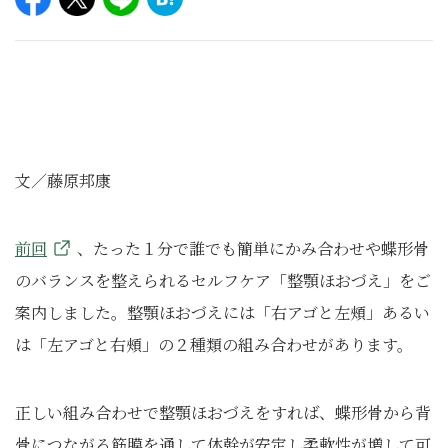
文／藤原邦康
前回
、たった１分で誰でも簡単にかみ合わせや蝶形骨
のバランスを整えられるセルフケア「整顎ほおづえ」をご
案内しました。整顎ほおづえには「右アゴと左頰」あるい
は「左アゴと右頰」の２種類の組み合わせがあります。
正しい組み合わせで整顎ほおづえをすれば、蝶形骨から背
骨につながる筋膜を通して体幹が安定し柔軟性が増して可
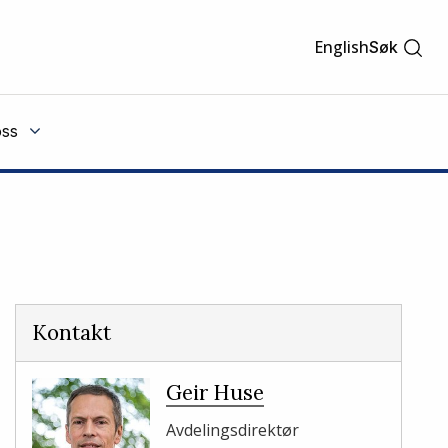
English
Søk
ss
Kontakt
Geir Huse
Avdelingsdirektør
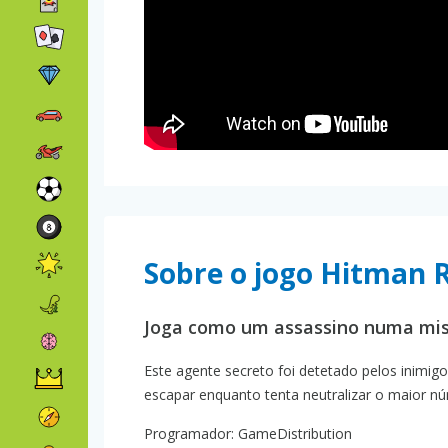
Sobre o jogo Hitman 
Joga como um assassino numa mis
Este agente secreto foi detetado pelos inimig
escapar enquanto tenta neutralizar o maior n
Programador: GameDistribution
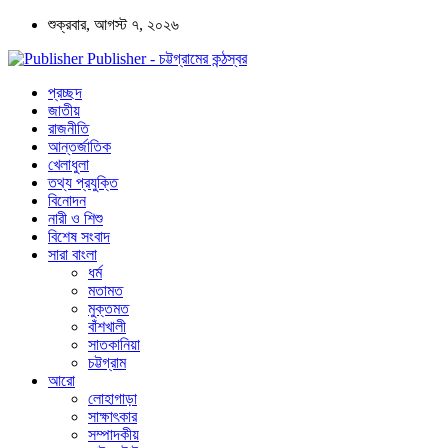
শুক্রবার, আগস্ট ৭, ২০২৬
Publisher - চট্টগ্রামের কন্ঠস্বর
প্রচ্ছদ
জাতীয়
রাজনীতি
আন্তর্জাতিক
খেলাধুলা
তথ্য প্রযুক্তি
বিনোদন
নারী ও শিশু
বিশেষ সংবাদ
সারা বাংলা
ধর্ম
মতামত
মুক্তমত
বাঁশখালী
সাতকানিয়া
চট্টগ্রাম
আরো
লোহাগাড়া
সাক্ষাৎকার
সম্পাদকীয়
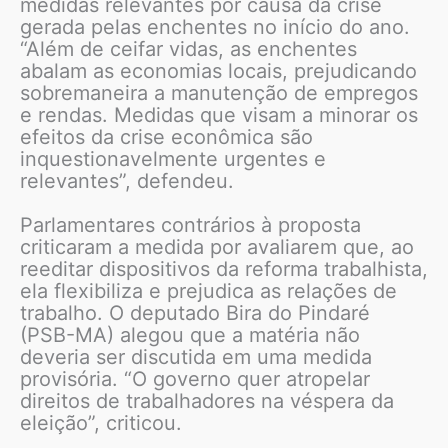
medidas relevantes por causa da crise
gerada pelas enchentes no início do ano.
“Além de ceifar vidas, as enchentes
abalam as economias locais, prejudicando
sobremaneira a manutenção de empregos
e rendas. Medidas que visam a minorar os
efeitos da crise econômica são
inquestionavelmente urgentes e
relevantes”, defendeu.
Parlamentares contrários à proposta
criticaram a medida por avaliarem que, ao
reeditar dispositivos da reforma trabalhista,
ela flexibiliza e prejudica as relações de
trabalho. O deputado Bira do Pindaré
(PSB-MA) alegou que a matéria não
deveria ser discutida em uma medida
provisória. “O governo quer atropelar
direitos de trabalhadores na véspera da
eleição”, criticou.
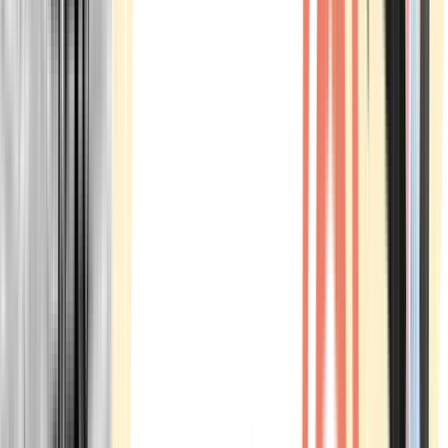
Marken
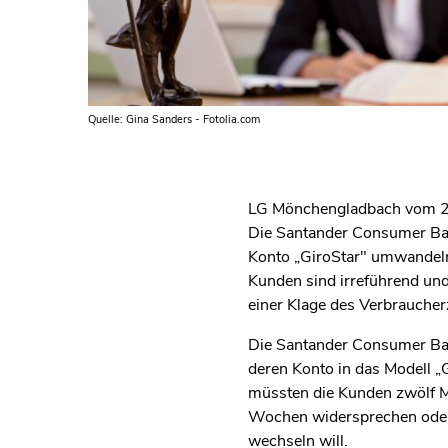
Quelle: Gina Sanders - Fotolia.com
LG Mönchengladbach vom 26.
Die Santander Consumer Ban
Konto „GiroStar" umwandeln,
Kunden sind irreführend un
einer Klage des Verbraucher
Die Santander Consumer Bank
deren Konto in das Modell „
müssten die Kunden zwölf Mo
Wochen widersprechen oder 
wechseln will.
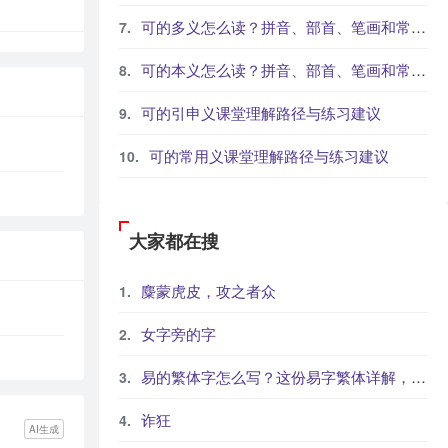
可的多义怎么读？拼音、部首、笔画和常见组词
可的本义怎么读？拼音、部首、笔画和常见组词
可的引申义课堂理解路径与练习建议
可的常用义课堂理解路径与练习建议
大家都在搜
麋蒙虎皮，攻之者众
女字旁的字
易的繁体字怎么写？这份易字繁体详解，助你正确书写汉字_汉字繁体学习
诈狂
AI生成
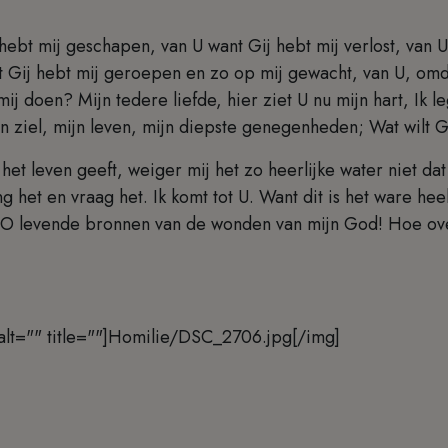
 hebt mij geschapen, van U want Gij hebt mij verlost, van U
 Gij hebt mij geroepen en zo op mij gewacht, van U, omda
mij doen? Mijn tedere liefde, hier ziet U nu mijn hart, Ik 
jn ziel, mijn leven, mijn diepste genegenheden; Wat wilt 
het leven geeft, weiger mij het zo heerlijke water niet dat
g het en vraag het. Ik komt tot U. Want dit is het ware he
 O levende bronnen van de wonden van mijn God! Hoe ove
.
alt="" title=""]Homilie/DSC_2706.jpg[/img]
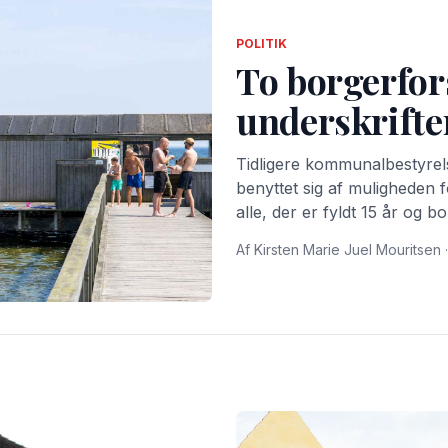
POLITIK
To borgerfor
underskrifte
Tidligere kommunalbestyre
benyttet sig af muligheden fo
alle, der er fyldt 15 år og 
borgerforslag?
Af Kirsten Marie Juel Mouritsen ·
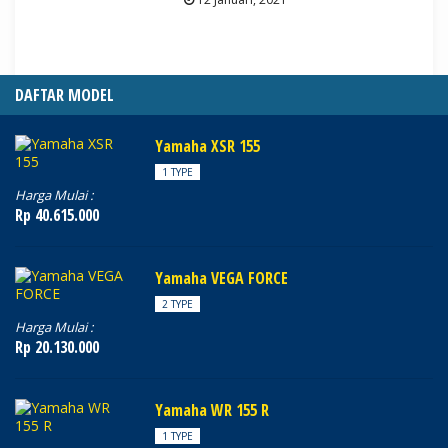
DAFTAR MODEL
Yamaha XSR 155
1 TYPE
Harga Mulai :
Rp 40.615.000
Yamaha VEGA FORCE
2 TYPE
Harga Mulai :
Rp 20.130.000
Yamaha WR 155 R
1 TYPE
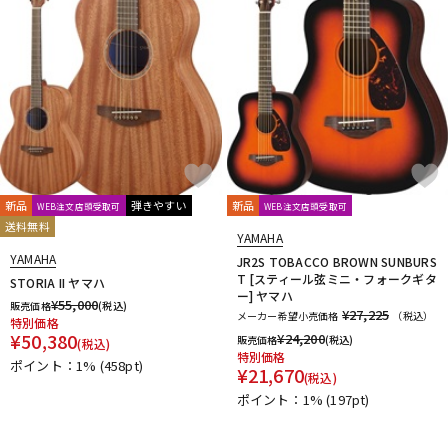
新品
弾きやすい
新品
WEB注文店頭受取可
WEB注文店頭受取可
送料無料
YAMAHA
YAMAHA
JR2S TOBACCO BROWN SUNBURS
T [スティール弦ミニ・フォークギタ
STORIA II ヤマハ
ー] ヤマハ
¥
55,000
販売価格
(税込)
¥27,225
メーカー希望小売価格
（税込）
特別価格
¥
50,380
¥
24,200
販売価格
(税込)
(税込)
特別価格
ポイント：1%
(458pt)
¥
21,670
(税込)
ポイント：1%
(197pt)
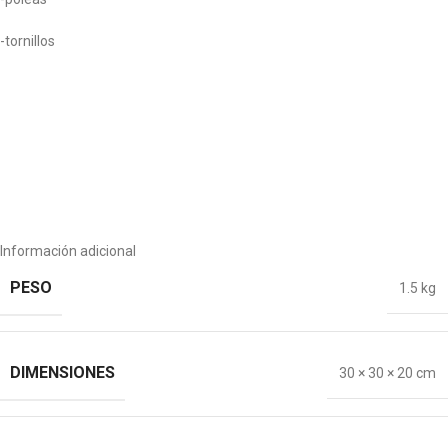
-tornillos
Información adicional
PESO
1.5 kg
DIMENSIONES
30 × 30 × 20 cm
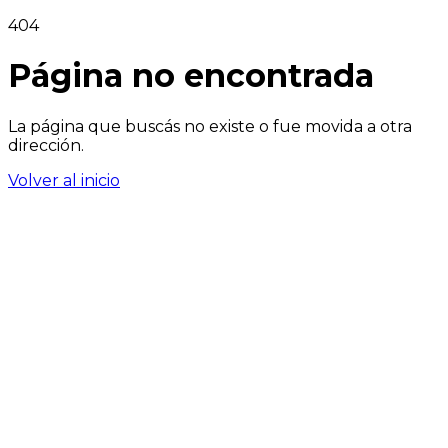
404
Página no encontrada
La página que buscás no existe o fue movida a otra
dirección.
Volver al inicio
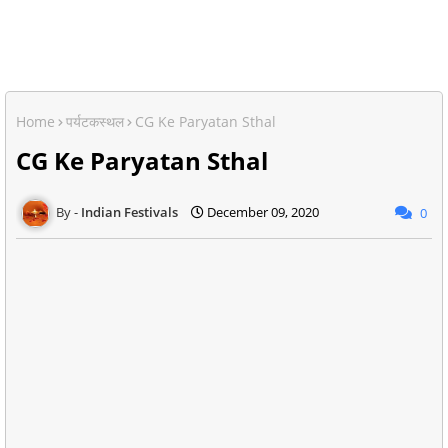
Home
पर्यटकस्थल
CG Ke Paryatan Sthal
CG Ke Paryatan Sthal
Indian Festivals
December 09, 2020
0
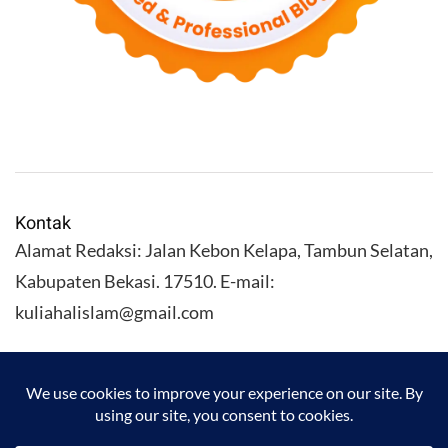
Kontak
Alamat Redaksi: Jalan Kebon Kelapa, Tambun Selatan,
Kabupaten Bekasi. 17510. E-mail:
kuliahalislam@gmail.com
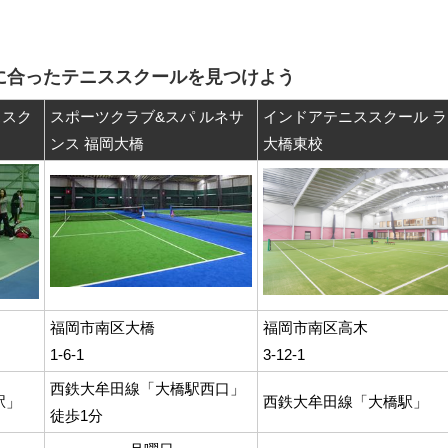
に合ったテニススクールを見つけよう
ススク
スポーツクラブ&スパ ルネサ
インドアテニススクール ラ
ンス 福岡大橋
大橋東校
福岡市南区大橋
福岡市南区高木
1-6-1
3-12-1
西鉄大牟田線「大橋駅西口」
駅」
西鉄大牟田線「大橋駅」
徒歩1分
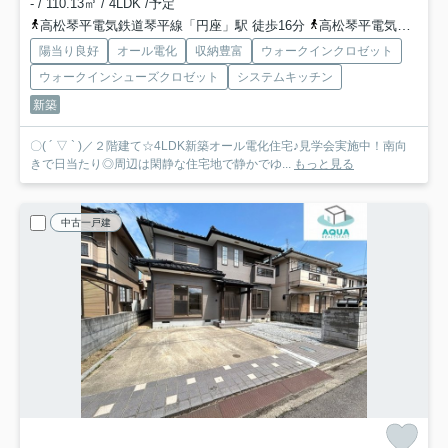
- / 110.13㎡ / 4LDK /予定
高松琴平電気鉄道琴平線「円座」駅 徒歩16分
高松琴平電気鉄道琴平線「一宮」駅 徒歩31分
陽当り良好
オール電化
収納豊富
ウォークインクロゼット
ウォークインシューズクロゼット
システムキッチン
新築
〇( ´ ▽ ` )／２階建て☆4LDK新築オール電化住宅♪見学会実施中！南向
きで日当たり◎周辺は閑静な住宅地で静かでゆ...
もっと見る
中古一戸建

**Work instructions**:
Every line of the material must be repeated exactly; pictures stay out.

**Task result**:
文／藤原邦康
前回
、たった１分で誰でも簡単にかみ合わせや蝶形骨
のバランスを整えられるセルフケア「整顎ほおづえ」をご
案内しました。整顎ほおづえには「右アゴと左頰」あるい
は「左アゴと右頰」の２種類の組み合わせがあります。
正しい組み合わせで整顎ほおづえをすれば、蝶形骨から背
骨につながる筋膜を通して体幹が安定し柔軟性が増して可
English
Søk
ss
Kontakt
Geir Huse
Avdelingsdirektør
Sobre o jogo Hitman 
Joga como um assassino numa mis
Este agente secreto foi detetado pelos inimig
escapar enquanto tenta neutralizar o maior n
Programador: GameDistribution
শুক্রবার, আগস্ট ৭, ২০২৬
Publisher - চট্টগ্রামের কন্ঠস্বর
প্রচ্ছদ
জাতীয়
রাজনীতি
আন্তর্জাতিক
খেলাধুলা
তথ্য প্রযুক্তি
বিনোদন
নারী ও শিশু
বিশেষ সংবাদ
সারা বাংলা
ধর্ম
মতামত
মুক্তমত
বাঁশখালী
সাতকানিয়া
চট্টগ্রাম
আরো
লোহাগাড়া
সাক্ষাৎকার
সম্পাদকীয়
medidas relevantes por causa da crise
gerada pelas enchentes no início do ano.
“Além de ceifar vidas, as enchentes
abalam as economias locais, prejudicando
sobremaneira a manutenção de empregos
e rendas. Medidas que visam a minorar os
efeitos da crise econômica são
inquestionavelmente urgentes e
relevantes”, defendeu.
Parlamentares contrários à proposta
criticaram a medida por avaliarem que, ao
reeditar dispositivos da reforma trabalhista,
ela flexibiliza e prejudica as relações de
trabalho. O deputado Bira do Pindaré
(PSB-MA) alegou que a matéria não
deveria ser discutida em uma medida
provisória. “O governo quer atropelar
direitos de trabalhadores na véspera da
eleição”, criticou.
Marken
Quelle: Gina Sanders - Fotolia.com
LG Mönchengladbach vom 26.
Die Santander Consumer Ban
Konto „GiroStar" umwandeln,
Kunden sind irreführend un
einer Klage des Verbraucher
Die Santander Consumer Bank
deren Konto in das Modell „
müssten die Kunden zwölf Mo
Wochen widersprechen oder 
wechseln will.
可的多义怎么读？拼音、部首、笔画和常见组词
可的本义怎么读？拼音、部首、笔画和常见组词
可的引申义课堂理解路径与练习建议
可的常用义课堂理解路径与练习建议
大家都在搜
麋蒙虎皮，攻之者众
女字旁的字
易的繁体字怎么写？这份易字繁体详解，助你正确书写汉字_汉字繁体学习
诈狂
AI生成
 hebt mij geschapen, van U want Gij hebt mij verlost, van U
 Gij hebt mij geroepen en zo op mij gewacht, van U, omda
mij doen? Mijn tedere liefde, hier ziet U nu mijn hart, Ik 
jn ziel, mijn leven, mijn diepste genegenheden; Wat wilt 
het leven geeft, weiger mij het zo heerlijke water niet dat
g het en vraag het. Ik komt tot U. Want dit is het ware he
 O levende bronnen van de wonden van mijn God! Hoe ove
.
alt="" title=""]Homilie/DSC_2706.jpg[/img]
POLITIK
To borgerfor
underskrifte
Tidligere kommunalbestyre
benyttet sig af muligheden fo
alle, der er fyldt 15 år og 
borgerforslag?
Af Kirsten Marie Juel Mouritsen ·
DAFTAR MODEL
Yamaha XSR 155
1 TYPE
Harga Mulai :
Rp 40.615.000
Yamaha VEGA FORCE
2 TYPE
Harga Mulai :
Rp 20.130.000
Yamaha WR 155 R
1 TYPE
新品
弾きやすい
新品
WEB注文店頭受取可
WEB注文店頭受取可
送料無料
YAMAHA
YAMAHA
JR2S TOBACCO BROWN SUNBURS
T [スティール弦ミニ・フォークギタ
STORIA II ヤマハ
ー] ヤマハ
¥
55,000
販売価格
(税込)
¥27,225
メーカー希望小売価格
（税込）
特別価格
¥
50,380
¥
24,200
販売価格
(税込)
(税込)
特別価格
ポイント：1%
(458pt)
¥
21,670
(税込)
ポイント：1%
(197pt)
-tornillos
Información adicional
PESO
1.5 kg
DIMENSIONES
30 × 30 × 20 cm
404
Página no encontrada
La página que buscás no existe o fue movida a otra
dirección.
Volver al inicio
Home
पर्यटकस्थल
CG Ke Paryatan Sthal
CG Ke Paryatan Sthal
Indian Festivals
December 09, 2020
0
Kontak
Alamat Redaksi: Jalan Kebon Kelapa, Tambun Selatan,
Kabupaten Bekasi. 17510. E-mail:
kuliahalislam@gmail.com
に合ったテニススクールを見つけよう
ススク
スポーツクラブ&スパ ルネサ
インドアテニススクール ラ
ンス 福岡大橋
大橋東校
福岡市南区大橋
福岡市南区高木
1-6-1
3-12-1
西鉄大牟田線「大橋駅西口」
駅」
西鉄大牟田線「大橋駅」
徒歩1分
- / 110.13㎡ / 4LDK /予定
高松琴平電気鉄道琴平線「円座」駅 徒歩16分
高松琴平電気鉄道琴平線「一宮」駅 徒歩31分
陽当り良好
オール電化
収納豊富
ウォークインクロゼット
ウォークインシューズクロゼット
システムキッチン
新築
〇( ´ ▽ ` )／２階建て☆4LDK新築オール電化住宅♪見学会実施中！南向
きで日当たり◎周辺は閑静な住宅地で静かでゆ...
もっと見る
中古一戸建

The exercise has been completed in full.